As it happens, the last two scientific papers I’ve had accepted for publication are also the first two papers for which my first-authorial duties included some substantial journal-mandated archiving of supporting data (beyond uploading a handful of DNA sequences to GenBank). The respective journals that are publishing the two papers each require authors to upload data supporting published papers to some public repository, and both strongly suggested that the repository be Dryad.
And that’s about where the similarities end. The differences, I think, suggest that there’s still some work to be done before journals, authors, and public data archives settle on a set of standard procedures that will make the data collected in publicly funded scientific research easily available with a minumum of fuss.
The first paper went to Systematic Biology. It’s a phylogenetic analysis using data collected by the Medicago HapMap Project. (I described the results briefly over at Nothing in Biology Makes Sense! last week.) Like most genome projects, the MHP has its own infrastructure for making its data available, and I’d cited that website in the MS and figured we’d done our duty. But the afternoon after I submitted the manuscript, I recieved an e-mail from the editorial office reminding me that (1) Systematic Biology expects authors to upload supplementary figures (the MS had a couple) to Dryad and (2) we were also expected to make supporting data available to reviewers at the time of submission … so why not put the data in the same Dryad package?
The folks at Dryad cleaned everything up once the manuscript was accepted, but this offended my sense of tidiness. Asking reviewers to wade through a pile of past versions seems not very helpful. What if I’d had to change the supporting data files as well?

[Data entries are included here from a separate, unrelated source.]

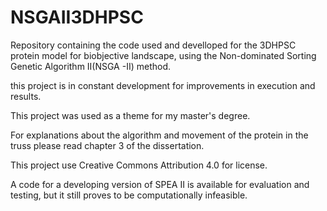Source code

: # NSGAII3DHPSC
Repository containing the code used and develloped for the 3DHPSC protein model for biobjective  landscape, using the Non-dominated Sorting Genetic Algorithm II(NSGA -II) method. 

this project is in constant development for improvements in execution and results.

This project was used as a theme for my master's degree.

For explanations about the algorithm and movement of the protein in the truss please read chapter 3 of the dissertation.

This project use Creative Commons Attribution 4.0 for license.

A code for a developing version of SPEA II is available for evaluation and testing, but it still proves to be computationally infeasible.
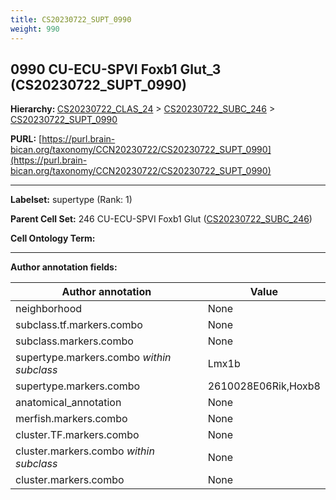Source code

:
 ```yaml
---
title: CS20230722_SUPT_0990
weight: 990
---
```

## 0990 CU-ECU-SPVI Foxb1 Glut_3 (CS20230722_SUPT_0990)
<b>Hierarchy: </b>
[CS20230722_CLAS_24](../CS20230722_CLAS_24) >
[CS20230722_SUBC_246](../CS20230722_SUBC_246) >
[CS20230722_SUPT_0990](../CS20230722_SUPT_0990)

**PURL:** [https://purl.brain-bican.org/taxonomy/CCN20230722/CS20230722_SUPT_0990](https://purl.brain-bican.org/taxonomy/CCN20230722/CS20230722_SUPT_0990)

---


**Labelset:** supertype (Rank: 1)

**Parent Cell Set:** 246 CU-ECU-SPVI Foxb1 Glut ([CS20230722_SUBC_246](../CS20230722_SUBC_246))



**Cell Ontology Term:** 

[MARKER GENES.]: #


---

[TRANSFERRED ANNOTATIONS.]: #


[AUTHOR ANNOTATION FIELDS.]: #


**Author annotation fields:**

| Author annotation | Value |
|-------------------|-------|
|neighborhood|None|
|subclass.tf.markers.combo|None|
|subclass.markers.combo|None|
|supertype.markers.combo _within subclass_|Lmx1b|
|supertype.markers.combo|2610028E06Rik,Hoxb8|
|anatomical_annotation|None|
|merfish.markers.combo|None|
|cluster.TF.markers.combo|None|
|cluster.markers.combo _within subclass_|None|
|cluster.markers.combo|None|
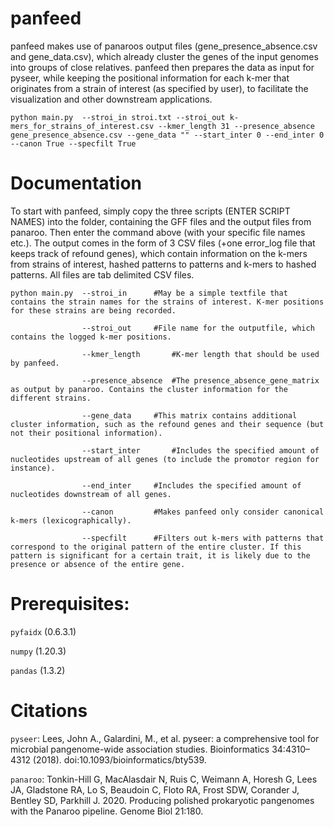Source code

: # panfeed

panfeed makes use of panaroos output files (gene_presence_absence.csv and gene_data.csv), which already cluster the genes of the input genomes into groups of close relatives.
panfeed then prepares the data as input for pyseer, while keeping the positional information for each k-mer that originates from a strain of interest (as specified by user), to facilitate the visualization and other downstream applications.

	python main.py  --stroi_in stroi.txt --stroi_out k-mers_for_strains_of_interest.csv --kmer_length 31 --presence_absence gene_presence_absence.csv --gene_data "" --start_inter 0 --end_inter 0 --canon True --specfilt True

# Documentation
To start with panfeed, simply copy the three scripts (ENTER SCRIPT NAMES) into the folder, containing the GFF files and the output files from panaroo. Then enter the command above (with your specific file names etc.).
The output comes in the form of 3 CSV files (+one error_log file that keeps track of refound genes), which contain information on the k-mers from strains of interest, hashed patterns to patterns and k-mers to hashed patterns. All files are tab delimited CSV files.

	python main.py  --stroi_in		#May be a simple textfile that contains the strain names for the strains of interest. K-mer positions for these strains are being recorded.
                                                                  
                	--stroi_out		#File name for the outputfile, which contains the logged k-mer positions. 
                
                	--kmer_length		#K-mer length that should be used by panfeed.
                
                	--presence_absence	#The presence_absence_gene_matrix as output by panaroo. Contains the cluster information for the different strains.
                                                                  
                	--gene_data		#This matrix contains additional cluster information, such as the refound genes and their sequence (but not their positional information).
                                                                  
                	--start_inter		#Includes the specified amount of nucleotides upstream of all genes (to include the promotor region for instance).
                
                	--end_inter		#Includes the specified amount of nucleotides downstream of all genes.
                
                	--canon			#Makes panfeed only consider canonical k-mers (lexicographically).
                
                	--specfilt		#Filters out k-mers with patterns that correspond to the original pattern of the entire cluster. If this pattern is significant for a certain trait, it is likely due to the presence or absence of the entire gene.

# Prerequisites:
`pyfaidx` (0.6.3.1)

`numpy` (1.20.3)

`pandas` (1.3.2)

# Citations
`pyseer`: Lees, John A., Galardini, M., et al. pyseer: a comprehensive tool for microbial pangenome-wide association studies. Bioinformatics 34:4310–4312 (2018). doi:10.1093/bioinformatics/bty539.

`panaroo`: Tonkin-Hill G, MacAlasdair N, Ruis C, Weimann A, Horesh G, Lees JA, Gladstone RA, Lo S, Beaudoin C, Floto RA, Frost SDW, Corander J, Bentley SD, Parkhill J. 2020. Producing polished prokaryotic pangenomes with the Panaroo pipeline. Genome Biol 21:180.
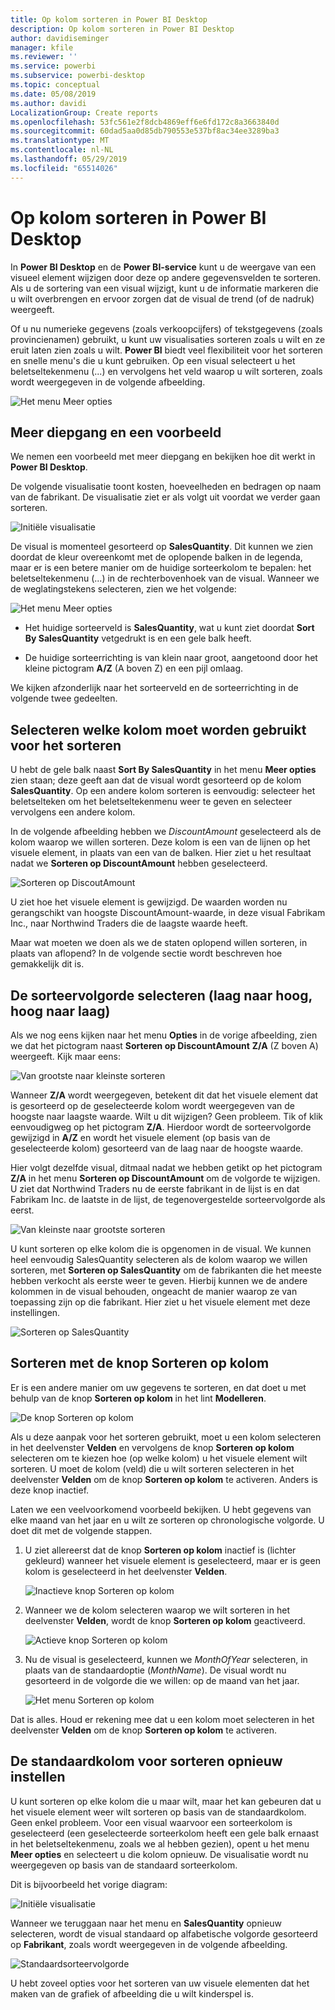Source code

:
 ```yaml
---
title: Op kolom sorteren in Power BI Desktop
description: Op kolom sorteren in Power BI Desktop
author: davidiseminger
manager: kfile
ms.reviewer: ''
ms.service: powerbi
ms.subservice: powerbi-desktop
ms.topic: conceptual
ms.date: 05/08/2019
ms.author: davidi
LocalizationGroup: Create reports
ms.openlocfilehash: 53fc561e2f8dcb4869eff6e6fd172c8a3663840d
ms.sourcegitcommit: 60dad5aa0d85db790553e537bf8ac34ee3289ba3
ms.translationtype: MT
ms.contentlocale: nl-NL
ms.lasthandoff: 05/29/2019
ms.locfileid: "65514026"
---
```

# <a name="sort-by-column-in-power-bi-desktop"></a>Op kolom sorteren in Power BI Desktop
In **Power BI Desktop** en de **Power BI-service** kunt u de weergave van een visueel element wijzigen door deze op andere gegevensvelden te sorteren. Als u de sortering van een visual wijzigt, kunt u de informatie markeren die u wilt overbrengen en ervoor zorgen dat de visual de trend (of de nadruk) weergeeft.

Of u nu numerieke gegevens (zoals verkoopcijfers) of tekstgegevens (zoals provincienamen) gebruikt, u kunt uw visualisaties sorteren zoals u wilt en ze eruit laten zien zoals u wilt.  **Power BI** biedt veel flexibiliteit voor het sorteren en snelle menu's die u kunt gebruiken. Op een visual selecteert u het beletseltekenmenu (...) en vervolgens het veld waarop u wilt sorteren, zoals wordt weergegeven in de volgende afbeelding.

![Het menu Meer opties](media/desktop-sort-by-column/sortbycolumn_2.png)

## <a name="more-depth-and-an-example"></a>Meer diepgang en een voorbeeld
We nemen een voorbeeld met meer diepgang en bekijken hoe dit werkt in **Power BI Desktop**.

De volgende visualisatie toont kosten, hoeveelheden en bedragen op naam van de fabrikant. De visualisatie ziet er als volgt uit voordat we verder gaan sorteren.

![Initiële visualisatie](media/desktop-sort-by-column/sortbycolumn_1.png)

De visual is momenteel gesorteerd op **SalesQuantity**. Dit kunnen we zien doordat de kleur overeenkomt met de oplopende balken in de legenda, maar er is een betere manier om de huidige sorteerkolom te bepalen: het beletseltekenmenu (...) in de rechterbovenhoek van de visual. Wanneer we de weglatingstekens selecteren, zien we het volgende:

![Het menu Meer opties](media/desktop-sort-by-column/sortbycolumn_2.png)

* Het huidige sorteerveld is **SalesQuantity**, wat u kunt ziet doordat **Sort By SalesQuantity** vetgedrukt is en een gele balk heeft. 

* De huidige sorteerrichting is van klein naar groot, aangetoond door het kleine pictogram **A/Z** (A boven Z) en een pijl omlaag.

We kijken afzonderlijk naar het sorteerveld en de sorteerrichting in de volgende twee gedeelten.

## <a name="selecting-which-column-to-use-for-sorting"></a>Selecteren welke kolom moet worden gebruikt voor het sorteren
U hebt de gele balk naast **Sort By SalesQuantity** in het menu **Meer opties** zien staan; deze geeft aan dat de visual wordt gesorteerd op de kolom **SalesQuantity**. Op een andere kolom sorteren is eenvoudig: selecteer het beletselteken om het beletseltekenmenu weer te geven en selecteer vervolgens een andere kolom.

In de volgende afbeelding hebben we *DiscountAmount* geselecteerd als de kolom waarop we willen sorteren. Deze kolom is een van de lijnen op het visuele element, in plaats van een van de balken. Hier ziet u het resultaat nadat we **Sorteren op DiscountAmount** hebben geselecteerd.

![Sorteren op DiscoutAmount](media/desktop-sort-by-column/sortbycolumn_3.png)

U ziet hoe het visuele element is gewijzigd. De waarden worden nu gerangschikt van hoogste DiscountAmount-waarde, in deze visual Fabrikam Inc., naar Northwind Traders die de laagste waarde heeft. 

Maar wat moeten we doen als we de staten oplopend willen sorteren, in plaats van aflopend? In de volgende sectie wordt beschreven hoe gemakkelijk dit is.

## <a name="selecting-the-sort-order---smallest-to-largest-largest-to-smallest"></a>De sorteervolgorde selecteren (laag naar hoog, hoog naar laag)
Als we nog eens kijken naar het menu **Opties** in de vorige afbeelding, zien we dat het pictogram naast **Sorteren op DiscountAmount** **Z/A** (Z boven A) weergeeft. Kijk maar eens:

![Van grootste naar kleinste sorteren](media/desktop-sort-by-column/sortbycolumn_4.png)

Wanneer **Z/A** wordt weergegeven, betekent dit dat het visuele element dat is gesorteerd op de geselecteerde kolom wordt weergegeven van de hoogste naar laagste waarde. Wilt u dit wijzigen? Geen probleem. Tik of klik eenvoudigweg op het pictogram **Z/A**. Hierdoor wordt de sorteervolgorde gewijzigd in **A/Z** en wordt het visuele element (op basis van de geselecteerde kolom) gesorteerd van de laag naar de hoogste waarde.

Hier volgt dezelfde visual, ditmaal nadat we hebben getikt op het pictogram **Z/A** in het menu **Sorteren op DiscountAmount** om de volgorde te wijzigen. U ziet dat Northwind Traders nu de eerste fabrikant in de lijst is en dat Fabrikam Inc. de laatste in de lijst, de tegenovergestelde sorteervolgorde als eerst.

![Van kleinste naar grootste sorteren](media/desktop-sort-by-column/sortbycolumn_5.png)

U kunt sorteren op elke kolom die is opgenomen in de visual. We kunnen heel eenvoudig SalesQuantity selecteren als de kolom waarop we willen sorteren, met **Sorteren op SalesQuantity** om de fabrikanten die het meeste hebben verkocht als eerste weer te geven. Hierbij kunnen we de andere kolommen in de visual behouden, ongeacht de manier waarop ze van toepassing zijn op die fabrikant. Hier ziet u het visuele element met deze instellingen.

![Sorteren op SalesQuantity](media/desktop-sort-by-column/sortbycolumn_6.png)

## <a name="sort-using-the-sort-by-column-button"></a>Sorteren met de knop Sorteren op kolom
Er is een andere manier om uw gegevens te sorteren, en dat doet u met behulp van de knop **Sorteren op kolom** in het lint **Modelleren**.

![De knop Sorteren op kolom](media/desktop-sort-by-column/sortbycolumn_8.png)

Als u deze aanpak voor het sorteren gebruikt, moet u een kolom selecteren in het deelvenster **Velden** en vervolgens de knop **Sorteren op kolom** selecteren om te kiezen hoe (op welke kolom) u het visuele element wilt sorteren. U moet de kolom (veld) die u wilt sorteren selecteren in het deelvenster **Velden** om de knop **Sorteren op kolom** te activeren. Anders is deze knop inactief.

Laten we een veelvoorkomend voorbeeld bekijken. U hebt gegevens van elke maand van het jaar en u wilt ze sorteren op chronologische volgorde. U doet dit met de volgende stappen.

1. U ziet allereerst dat de knop **Sorteren op kolom** inactief is (lichter gekleurd) wanneer het visuele element is geselecteerd, maar er is geen kolom is geselecteerd in het deelvenster **Velden**.
   
   ![Inactieve knop Sorteren op kolom](media/desktop-sort-by-column/sortbycolumn_9.png)

2. Wanneer we de kolom selecteren waarop we wilt sorteren in het deelvenster **Velden**, wordt de knop **Sorteren op kolom** geactiveerd.
   
   ![Actieve knop Sorteren op kolom](media/desktop-sort-by-column/sortbycolumn_10.png)
3. Nu de visual is geselecteerd, kunnen we *MonthOfYear* selecteren, in plaats van de standaardoptie (*MonthName*). De visual wordt nu gesorteerd in de volgorde die we willen: op de maand van het jaar.
   
   ![Het menu Sorteren op kolom](media/desktop-sort-by-column/sortbycolumn_11.png)

Dat is alles. Houd er rekening mee dat u een kolom moet selecteren in het deelvenster **Velden** om de knop **Sorteren op kolom** te activeren.

## <a name="getting-back-to-default-column-for-sorting"></a>De standaardkolom voor sorteren opnieuw instellen
U kunt sorteren op elke kolom die u maar wilt, maar het kan gebeuren dat u het visuele element weer wilt sorteren op basis van de standaardkolom. Geen enkel probleem. Voor een visual waarvoor een sorteerkolom is geselecteerd (een geselecteerde sorteerkolom heeft een gele balk ernaast in het beletseltekenmenu, zoals we al hebben gezien), opent u het menu **Meer opties** en selecteert u die kolom opnieuw. De visualisatie wordt nu weergegeven op basis van de standaard sorteerkolom.

Dit is bijvoorbeeld het vorige diagram:

![Initiële visualisatie](media/desktop-sort-by-column/sortbycolumn_6.png)

Wanneer we teruggaan naar het menu en **SalesQuantity** opnieuw selecteren, wordt de visual standaard op alfabetische volgorde gesorteerd op **Fabrikant**, zoals wordt weergegeven in de volgende afbeelding.

![Standaardsorteervolgorde](media/desktop-sort-by-column/sortbycolumn_7.png)

U hebt zoveel opties voor het sorteren van uw visuele elementen dat het maken van de grafiek of afbeelding die u wilt kinderspel is.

Speaking of which files: in the course of a review process marked by some really outstandingly thorough, helpful input from reviewers—dozens of pages of it—I’m pretty sure none of the reviewers did anything with the supporting data files. One of the key issues in the review was what specific kind of analysis was most appropriate for a genome-wide SNP data set. But actually replicating much of the analysis would’ve taken days, and I don’t think the reviewers needed to do that to evaluate the manuscript.
Contrast this with the other paper, which is in press at The Journal of Evolutionary Biology. It uses morphological and microsatellite data from populations of Joshua trees and their pollinators scattered across the Mojave Desert, to try to determine whether the pollinators’ preferences shape gene flow between Joshua tree populations. While the review process for this manuscript also centered around what analysis would best apply our data to answer that question, the reviewers never asked to examine the data directly.
It wasn’t until the paper had been accepted for publication that JEB sent me an e-mail asking if I wanted to archive the supporting data at Dryad. I said I did, and the editorial office sent me a link to the upload page. It was pretty obvious what I needed to archive—after a little sorting, I uploaded files containing microsatellite genotypes for the trees and their pollinators, more files containing measurements of some key traits for each species, and one last file containing a table of lattitude and longitude coordinates for all the collection sites. Everything reflects the data supporting the manuscript as it will be published, and it’s ready for other folks to dig in, if they’re interested, as soon as the paper is released online.
I’m in favor of public data archiving on principle—I’ve made use of open data, and of course there’s empirical support for its benefits—and I’m happy to put my work-time where my mouth is. But different journal policies may or may not make archiving easier, and maximize its benefits both before and after publication. So, as an author, which of these approaches did I prefer?
On a purely emotional level, I preferred being asked to archive my data after the paper was accepted for publication a lot more than before review had even begun. At Systematic Biology, archiving is another step added to the already tedious and nerve-wracking process of formatting and submitting a manuscript that might or might not be accepted and might or might not undergo substantial changes in the course of peer review. (Please note that I find the submission process for every journal tedious and nerve-wracking!) It also strikes me as problematic to ask authors to post data that will be archived elsewhere, even if it’s in a somewhat different form—proliferating versions of the same dataset can only confuse people looking for data if they don’t start by following links from the associated journal articles.
And why on Earth is it necessary to freeze files once they’re uploaded to a data package that’s under review?
On the other hand, after review, I was in a good mood and ready to do whatever I was asked, if it’d bring me closer to a final, type-set publication. It didn’t matter if I couldn’t change files once I’d uploaded them, because I could upload exactly the versions associated with the final, accepted paper. It’s all much tidier.
I can see the argument for archiving before review: reviewers should have access to the data supporting the manuscripts they’re evaluating. But I wonder how often reviewers make use of such access. I try to be a careful and thorough reviewer myself, when called upon, but I doubt I’ll ever take the time to completely re-run an analysis just to check the results reported in a manuscript. If I did, it’d probably be because I already have serious questions about the manuscript. In which case, how much difference could re-analysis make to my recommendation?
I think I’m probably safe to think that most of our readers agree with me that data archiving is a good and worthy thing. But, given that we agree on this point—how should we then make it happen?